P-au-P, 03 juil. 2020 [AlterPresse] --- La lutte contre l’impunité constitue une condition sine qua non, pour prévenir et répondre aux violences contre la population, déclare le Bureau intégré des Nations unies en Haïti (Binuh), dans un communiqué dont a pris connaissance l’agence en ligne AlterPresse.

Très critiqué ces dernières semaines, pour « ses ingérences » et « son support » aux autorités, vivement dénoncées dans divers scandales de corruption et qui mettent des blindés au services des gangs (qui leur sont redevables) pour des opérations punitives, dans différents quartiers populaires à Port-au-Prince, le Binuh affirme, aujourd’hui, exprimer ses inquiétudes, face à la multiplication des actes de violences et de barbarie, perpétrés dans les quartiers de la zone métropolitaine de Port-au-Prince.

Dans la zone métropolitaine de la capitale, Port-au-Prince, les attaques se sont intensifiées contre la population, ces dernières semaines. Il y a eu au moins 6 morts, 12 blessés par balles, l’incendie de 70 maisons ainsi que de graves allégations de viols, relève le Binuh.

Ce bilan du Binuh ne fat nullement mention du nombre d’au moins 54 personnes, assassinées, pour les seuls mois de mai et de juin 2020, un ensemble de cas documentés, rassemblés, le 29 juin 2020, par le Réseau national de défense de droits humains.
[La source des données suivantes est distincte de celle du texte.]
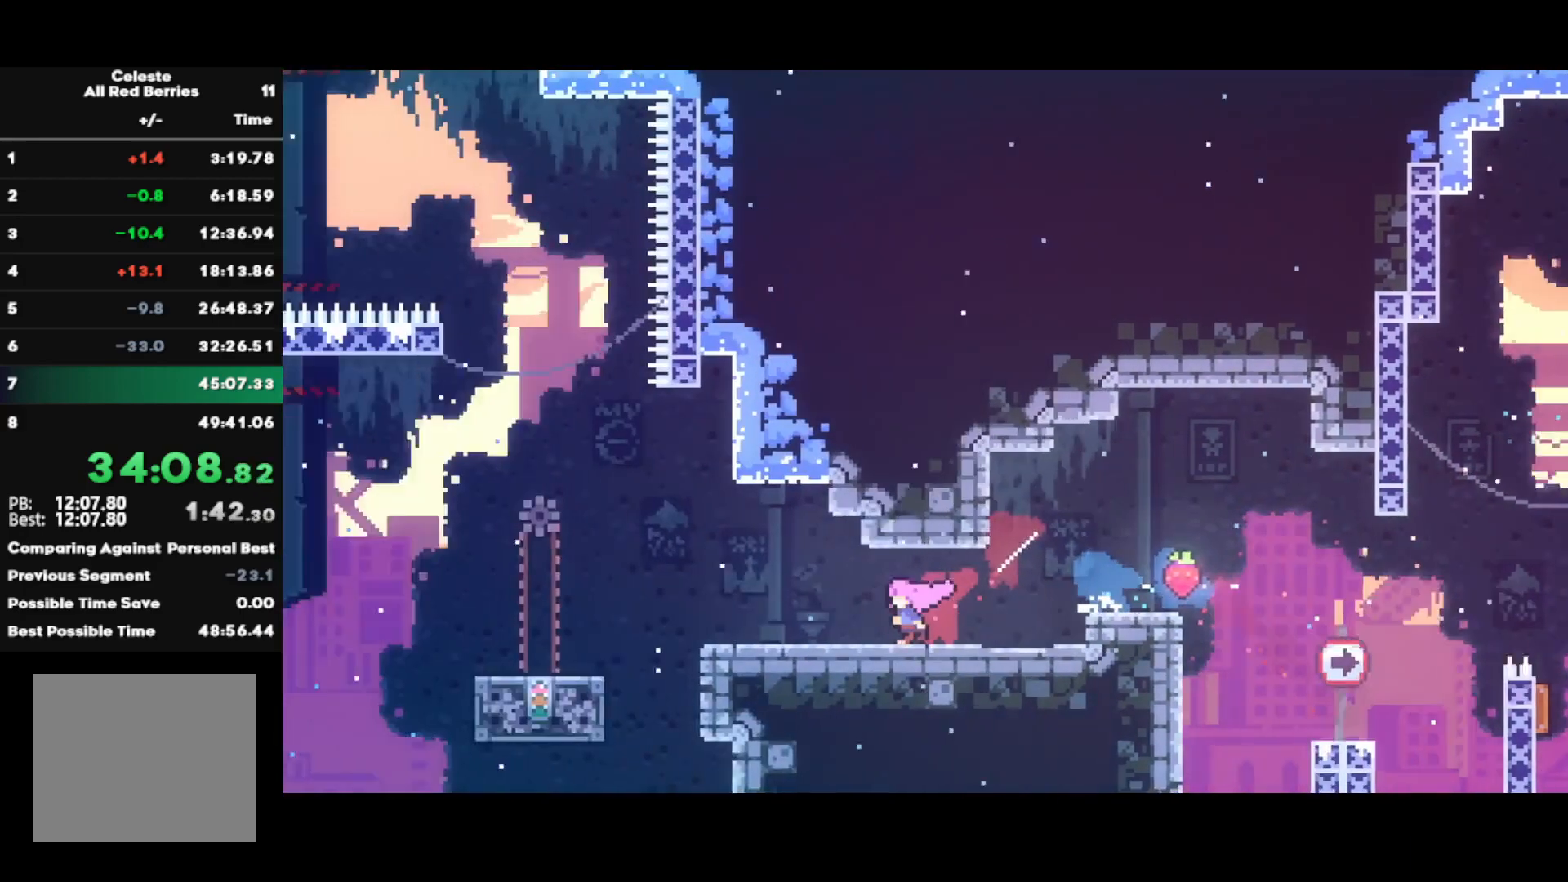
{"buttons": [], "left_stick": "center", "right_stick": "center", "events": [[67, "R2", "up"]]}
Le Binuh n’évoque pas, non plus, les alliances officielles des gangs avec le régime tèt kale au pouvoir, traduisant « un effort d’organisation des gangs armés en milice », une situation de « terreur dans les quartiers populaires, au cœur d’une stratégie électorale macabre », comme le révèle un rapport d’enquête, en date du 22 juin 2020, de l’organisme de droits humains Fondasyon je klere (Fjkl) sur les violences armées, perpétrées les dimanche 24, lundi 25 et mardi 26 mai 2020 au Pont Rouge.

Cependant, dit le Binuh, ces attaques aggravent aussi davantage la situation de vulnérabilité des gens, qui fuient ces zones vers d’autres quartiers.

Le Bureau intégré des Nations unies en Haïti demande l’ouverture d’une enquête sur les violences, commises récemment contre les habitantes et habitants de Pont Rouge et de Cité Soleil (au nord de Port-au-Prince), de Martissant (périphérie sud de la capitale), ainsi que celles ayant visé les populations de La Saline en 2018 et Bel Air en 2019.

« Leurs auteurs et complices doivent être identifiés, arrêtés et poursuivis par les autorités policières et judiciaires, à travers des enquêtes justes et équitables », souhaite le Binuh, appelant les autorités haïtiennes à prendre toutes les actions nécessaires, en vue de protéger la population.

Le Bureau intégré des Nations unies en Haïti exhorte les autorités à renforcer la présence des institutions étatiques et des forces de l’ordre, dans les zones marquées par la violence, en assurant la sécurité de toutes et de tous, et en permettant ainsi aux personnes déplacées de regagner en toute sécurité leurs quartiers.

« Il est primordial de mettre un terme à l’impunité, qui constitue l’un des principaux facteurs de violence et de destruction du tissu social ». [mj emb rc apr 03/07/2020 12:50]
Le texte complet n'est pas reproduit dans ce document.